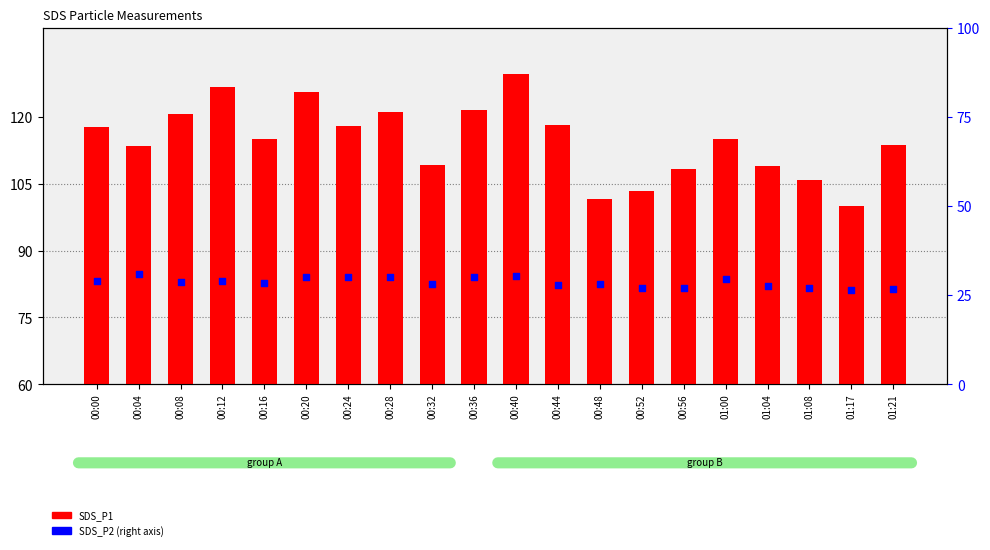

What are all the series names shown in the legend?

SDS_P1, SDS_P2 (right)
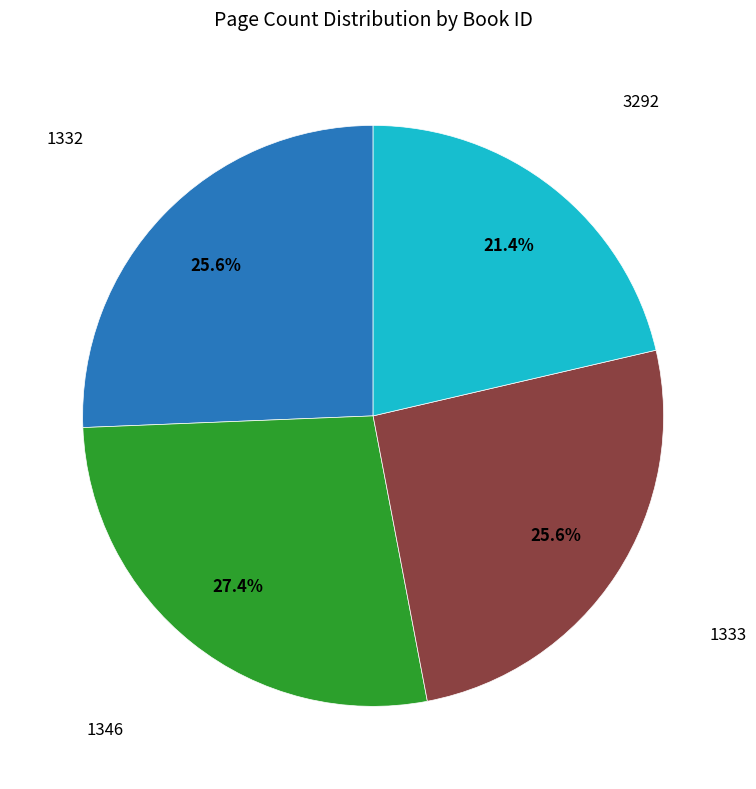

Does any single category account for the majority?

No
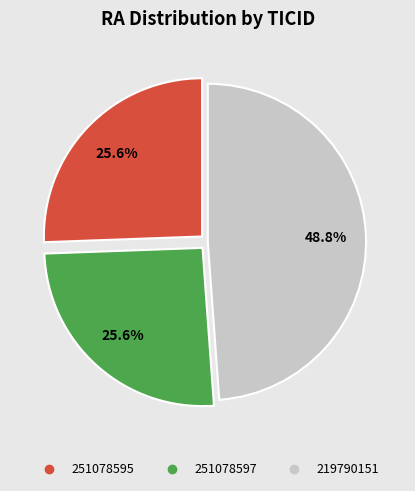

The 251078595 slice represents 11% of the pie. True or false?

False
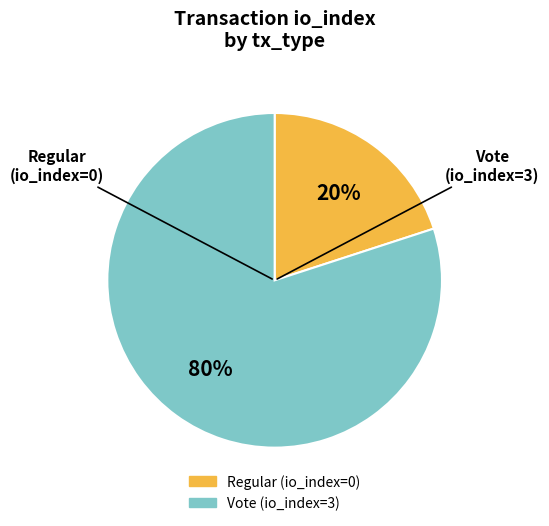

To the nearest percent, what is the difference between the Regular and Vote slice percentages?

60%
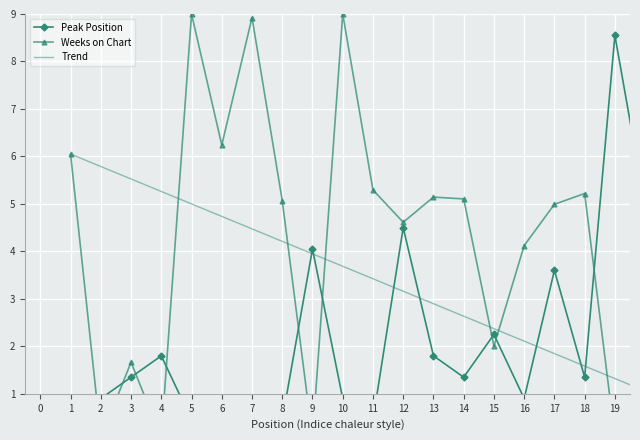

How many intersections are there between Trend and Peak Position?

7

* [Problem details]: Rewrite every item above, replacing "slice" with "wedge" and keeping the rest of the wording the same. Leave out the pictures.

* [Exercise response]:
What are all the series names shown in the legend?

SDS_P1, SDS_P2 (right)

Does any single category account for the majority?

No

The 251078595 wedge represents 11% of the pie. True or false?

False

To the nearest percent, what is the difference between the Regular and Vote wedge percentages?

60%

How many intersections are there between Trend and Peak Position?

7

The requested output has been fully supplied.